DIRECTIONS :: Below are some records; state how many of their lines contain the word "future", and add nothing.

Bounding box prediction data:
^^^^^^^^

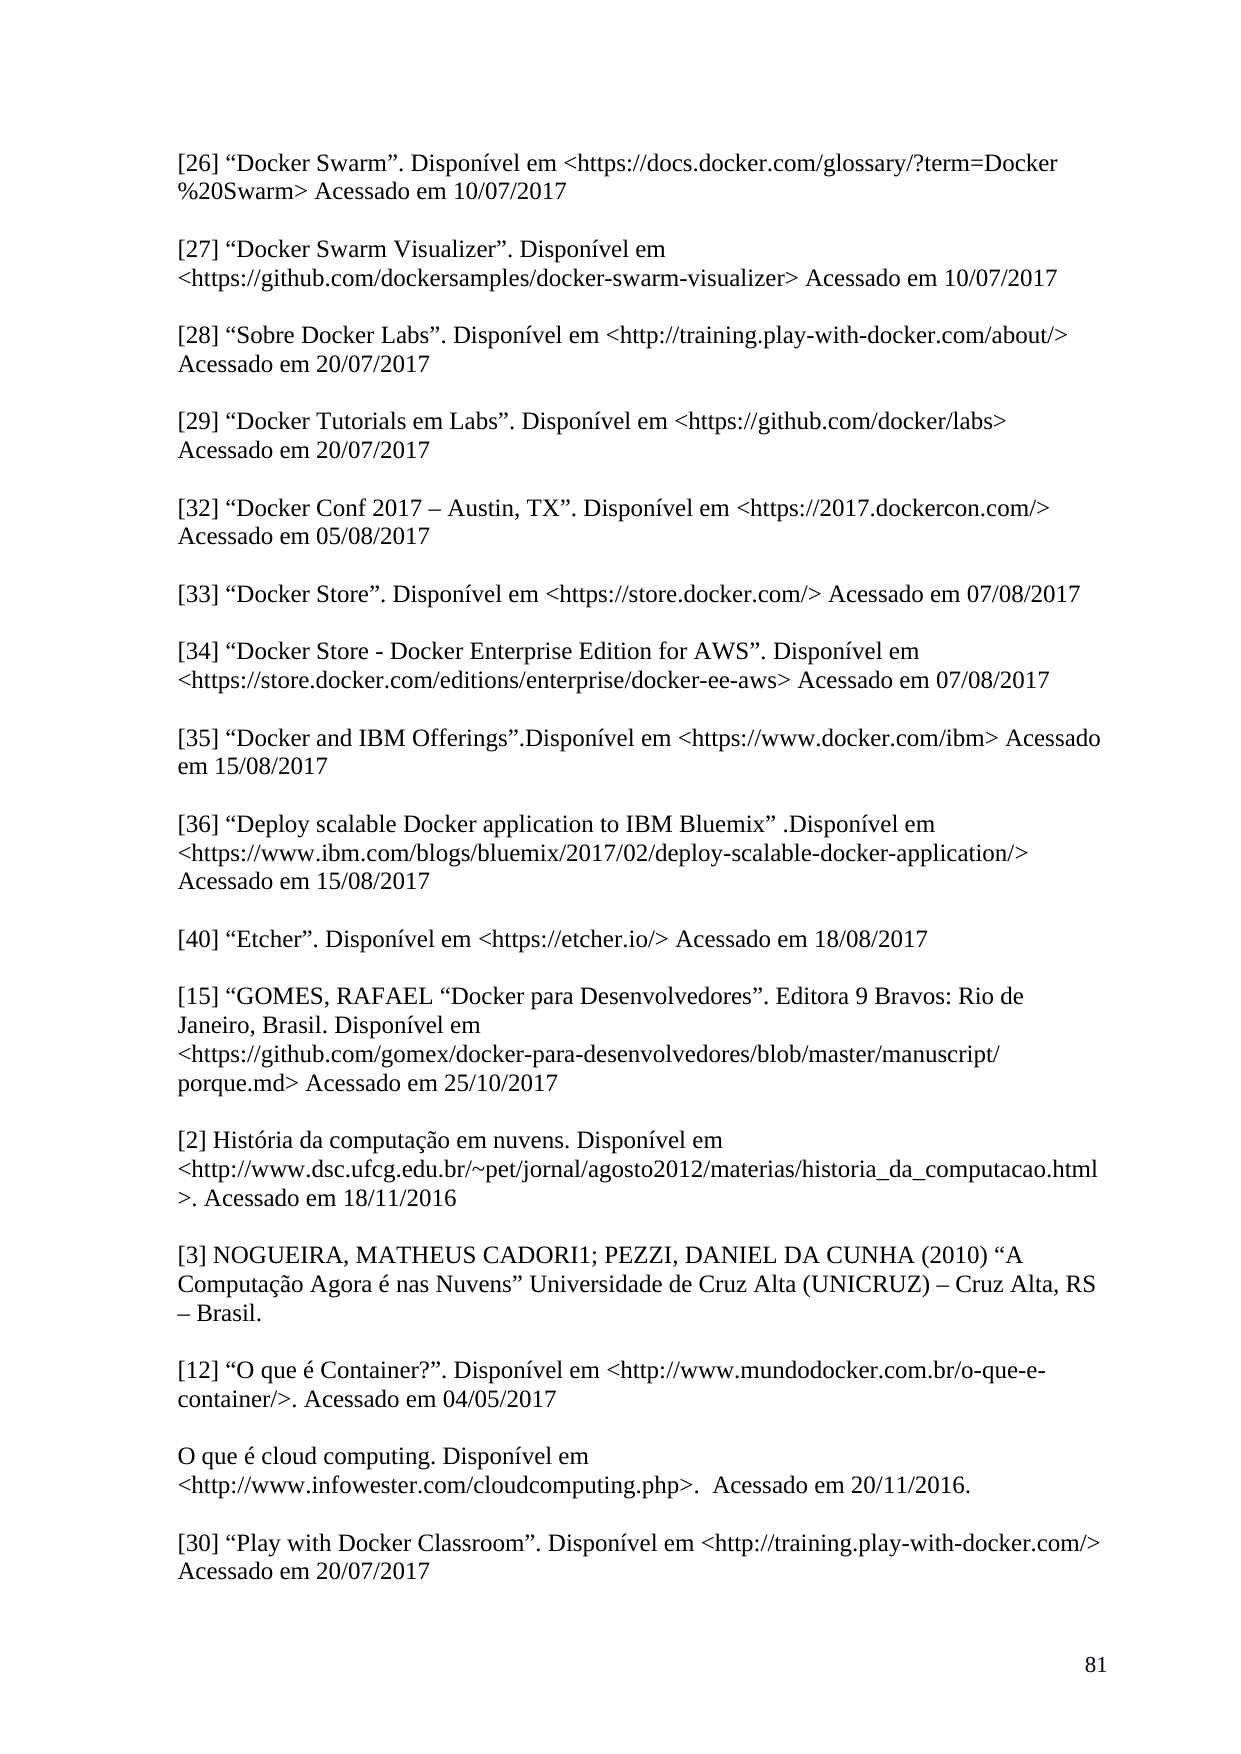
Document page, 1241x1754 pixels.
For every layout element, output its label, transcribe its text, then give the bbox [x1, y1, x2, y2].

text [15] “GOMES, RAFAEL “Docker para Desenvolvedores”. Editora 9 Bravos: Rio de Janeiro, Brasil. Disponível em <https://github.com/gomex/docker-para-desenvolvedores/blob/master/manuscript/porque.md> Acessado em 25/10/2017 [177, 981, 1107, 1096]
text [2] História da computação em nuvens. Disponível em <http://www.dsc.ufcg.edu.br/~pet/jornal/agosto2012/materias/historia_da_computacao.html>. Acessado em 18/11/2016 [177, 1125, 1107, 1211]
text [33] “Docker Store”. Disponível em <https://store.docker.com/> Acessado em 07/08/2017 [177, 579, 1107, 608]
text [32] “Docker Conf 2017 – Austin, TX”. Disponível em <https://2017.dockercon.com/> Acessado em 05/08/2017 [177, 493, 1107, 550]
text [26] “Docker Swarm”. Disponível em <https://docs.docker.com/glossary/?term=Docker%20Swarm> Acessado em 10/07/2017 [177, 148, 1107, 205]
text [3] NOGUEIRA, MATHEUS CADORI1; PEZZI, DANIEL DA CUNHA (2010) “A Computação Agora é nas Nuvens” Universidade de Cruz Alta (UNICRUZ) – Cruz Alta, RS – Brasil. [177, 1240, 1107, 1326]
text [28] “Sobre Docker Labs”. Disponível em <http://training.play-with-docker.com/about/> Acessado em 20/07/2017 [177, 320, 1107, 378]
text [36] “Deploy scalable Docker application to IBM Bluemix” .Disponível em <https://www.ibm.com/blogs/bluemix/2017/02/deploy-scalable-docker-application/> Acessado em 15/08/2017 [177, 809, 1107, 895]
text [27] “Docker Swarm Visualizer”. Disponível em <https://github.com/dockersamples/docker-swarm-visualizer> Acessado em 10/07/2017 [177, 234, 1107, 291]
text [30] “Play with Docker Classroom”. Disponível em <http://training.play-with-docker.com/> Acessado em 20/07/2017 [177, 1528, 1107, 1585]
text [35] “Docker and IBM Offerings”.Disponível em <https://www.docker.com/ibm> Acessado em 15/08/2017 [177, 723, 1107, 780]
text [12] “O que é Container?”. Disponível em <http://www.mundodocker.com.br/o-que-e-container/>. Acessado em 04/05/2017 [177, 1355, 1107, 1413]
text [40] “Etcher”. Disponível em <https://etcher.io/> Acessado em 18/08/2017 [177, 924, 1107, 953]
text [34] “Docker Store - Docker Enterprise Edition for AWS”. Disponível em <https://store.docker.com/editions/enterprise/docker-ee-aws> Acessado em 07/08/2017 [177, 636, 1107, 694]
text [29] “Docker Tutorials em Labs”. Disponível em <https://github.com/docker/labs> Acessado em 20/07/2017 [177, 406, 1107, 464]
text O que é cloud computing. Disponível em <http://www.infowester.com/cloudcomputing.php>. Acessado em 20/11/2016. [177, 1441, 1107, 1499]
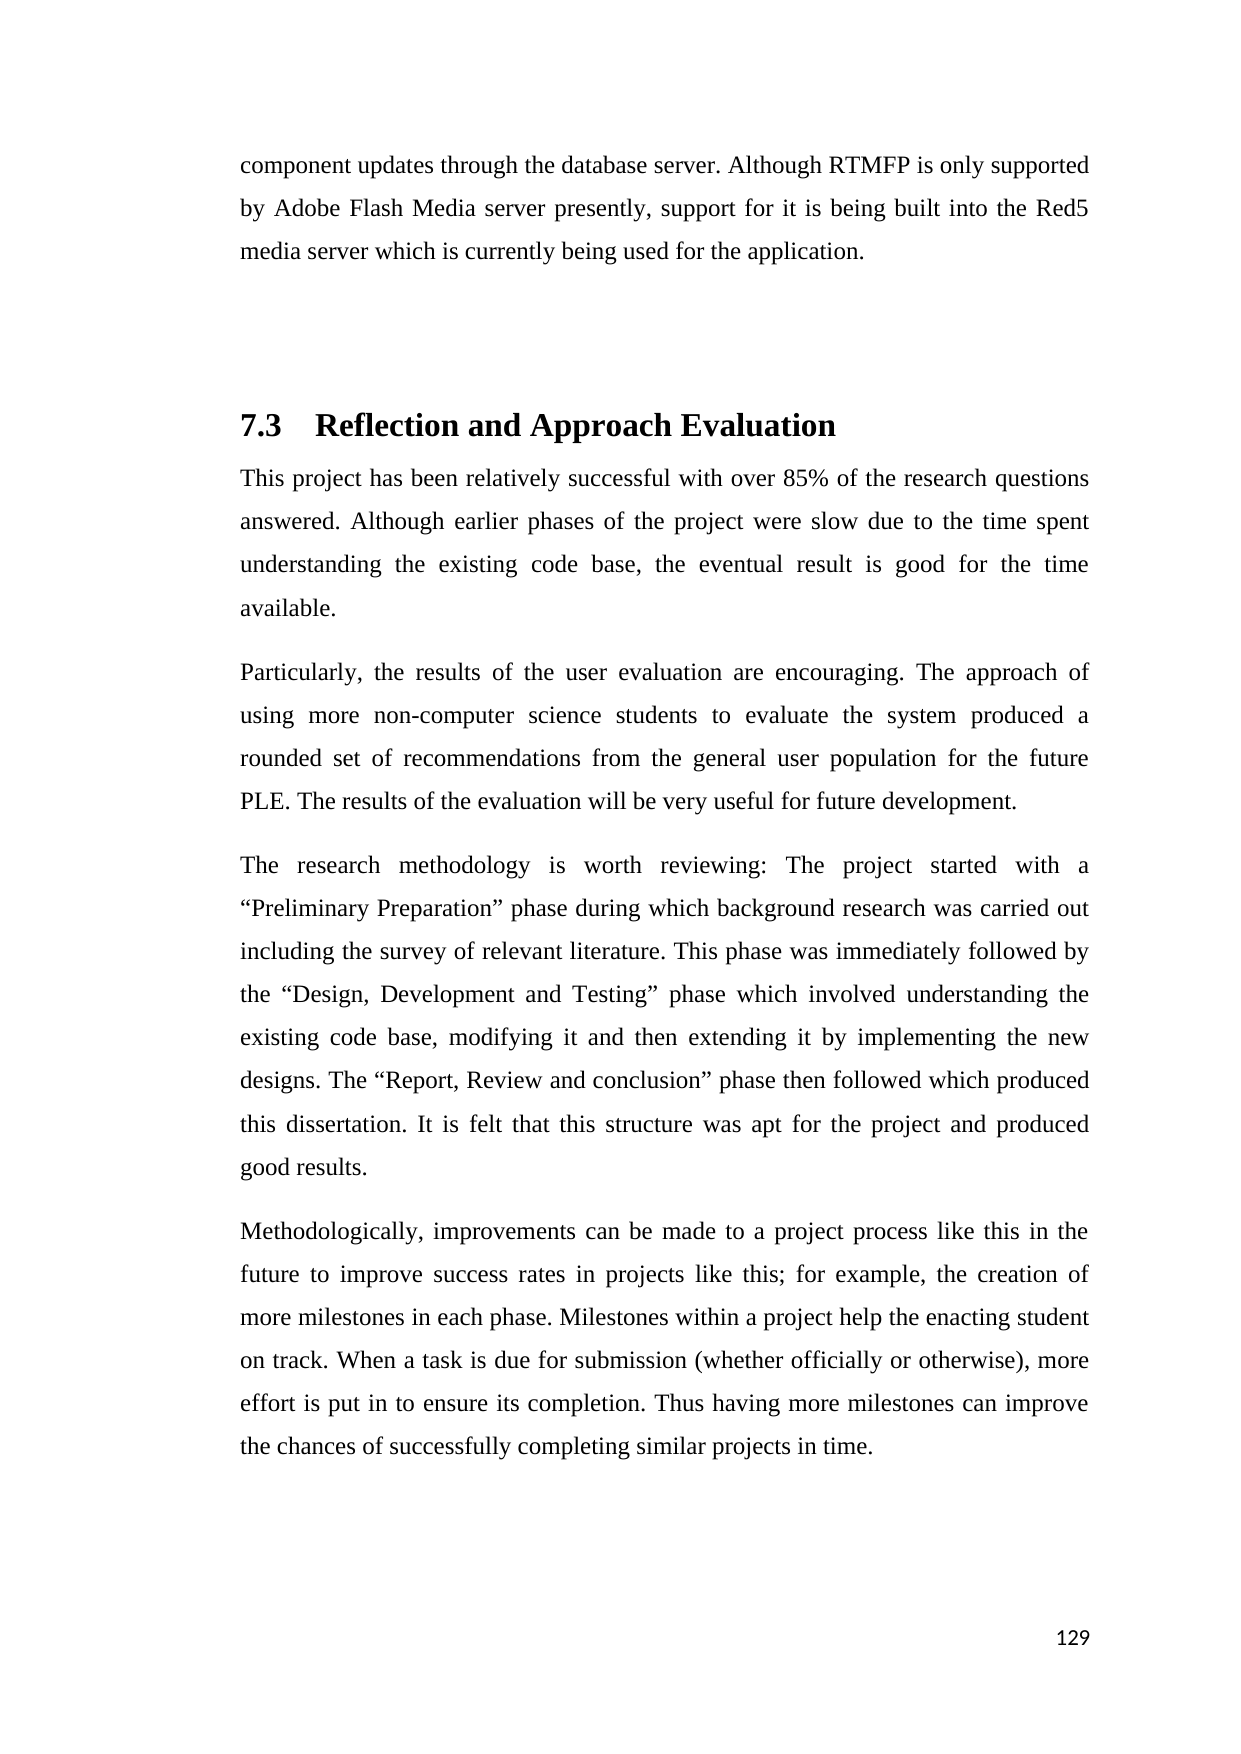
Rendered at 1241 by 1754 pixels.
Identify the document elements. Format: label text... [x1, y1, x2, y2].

subtitle 7.3 Reflection and Approach Evaluation [240, 406, 1090, 444]
text Methodologically, improvements can be made to a project process like this in the future to improve success rates in projects like this; for example, the creation of more milestones in each phase. Milestones within a project help the enacting student on track. When a task is due for submission (whether officially or otherwise), more effort is put in to ensure its completion. Thus having more milestones can improve the chances of successfully completing similar projects in time. [240, 1216, 1090, 1460]
text This project has been relatively successful with over 85% of the research questions answered. Although earlier phases of the project were slow due to the time spent understanding the existing code base, the eventual result is good for the time available. [240, 463, 1090, 621]
text The research methodology is worth reviewing: The project started with a “Preliminary Preparation” phase during which background research was carried out including the survey of relevant literature. This phase was immediately followed by the “Design, Development and Testing” phase which involved understanding the existing code base, modifying it and then extending it by implementing the new designs. The “Report, Review and conclusion” phase then followed which produced this dissertation. It is felt that this structure was apt for the project and produced good results. [240, 850, 1090, 1181]
text Particularly, the results of the user evaluation are encouraging. The approach of using more non-computer science students to evaluate the system produced a rounded set of recommendations from the general user population for the future PLE. The results of the evaluation will be very useful for future development. [240, 657, 1090, 815]
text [240, 150, 1090, 265]
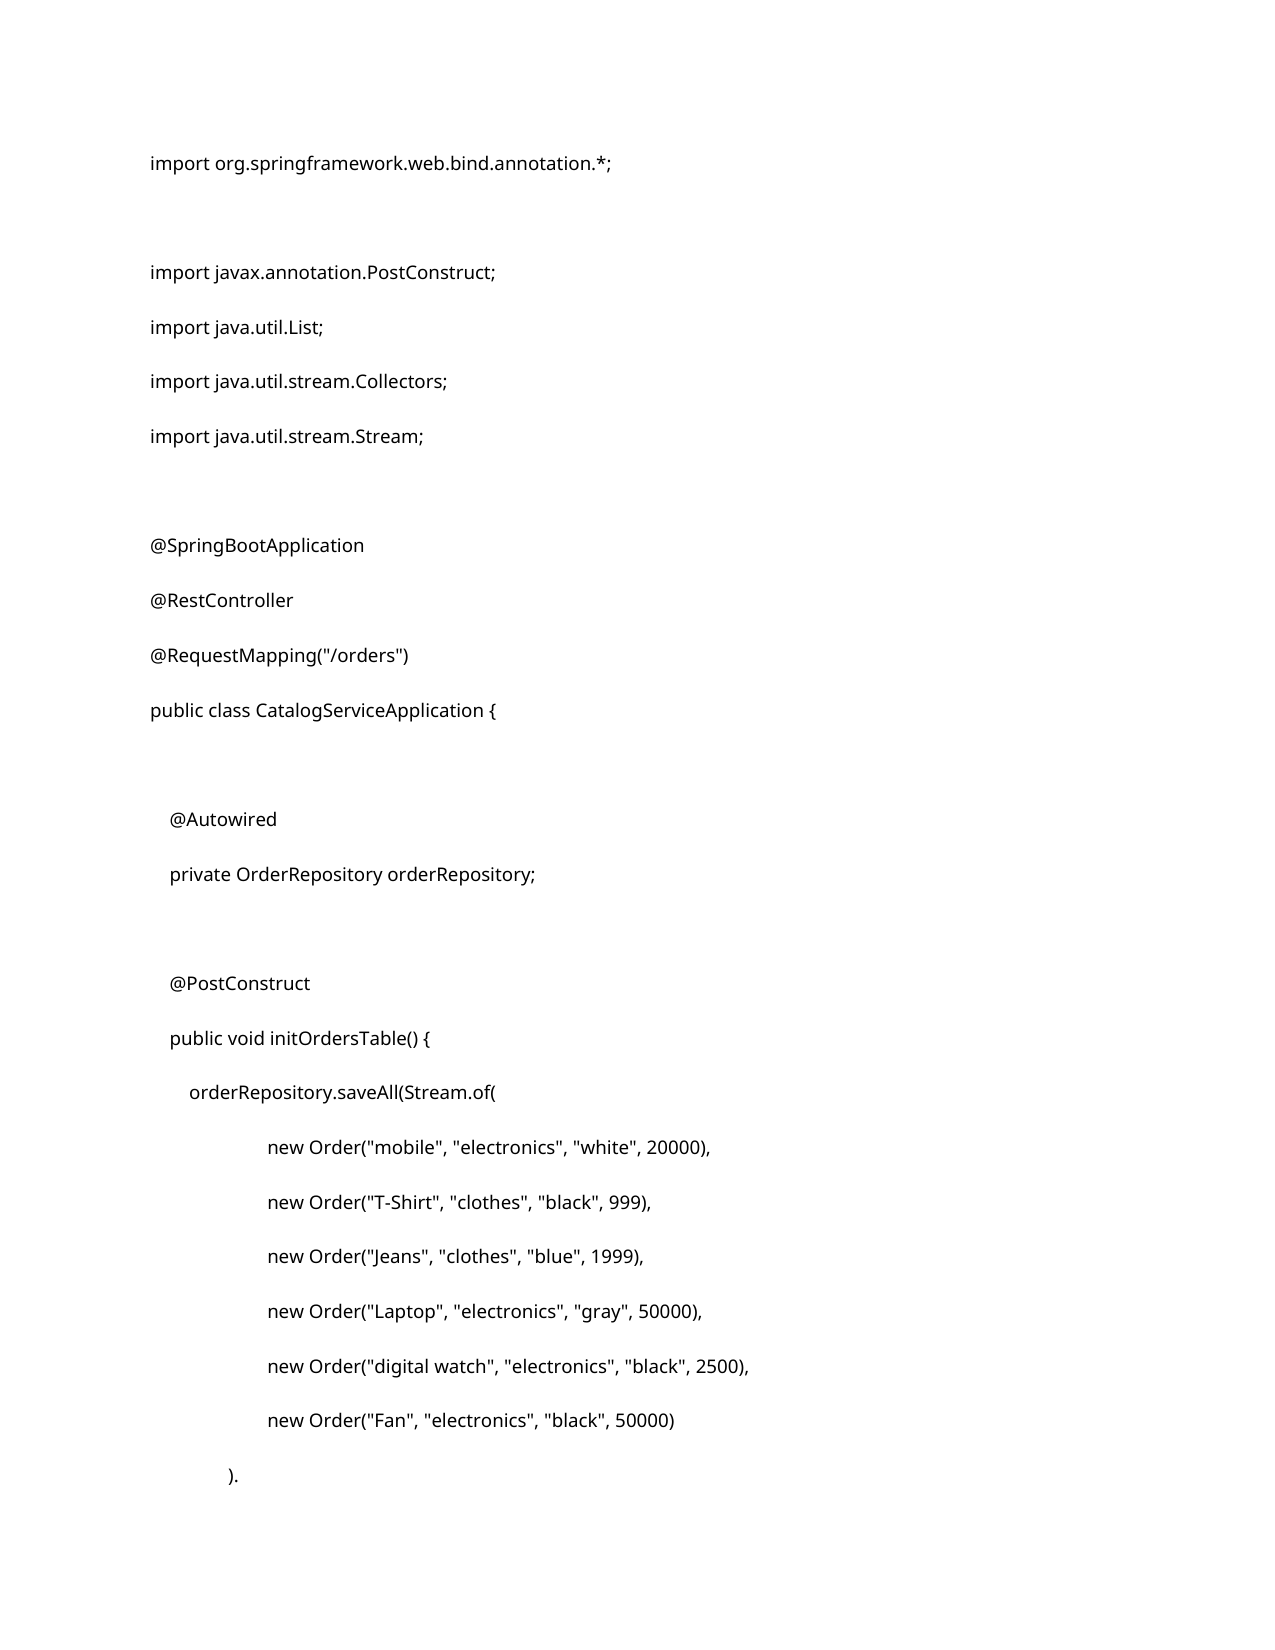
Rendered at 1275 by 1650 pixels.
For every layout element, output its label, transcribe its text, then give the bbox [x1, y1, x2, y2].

^^^^^^^^

RESPONSE TO THE EXERCISE :: 2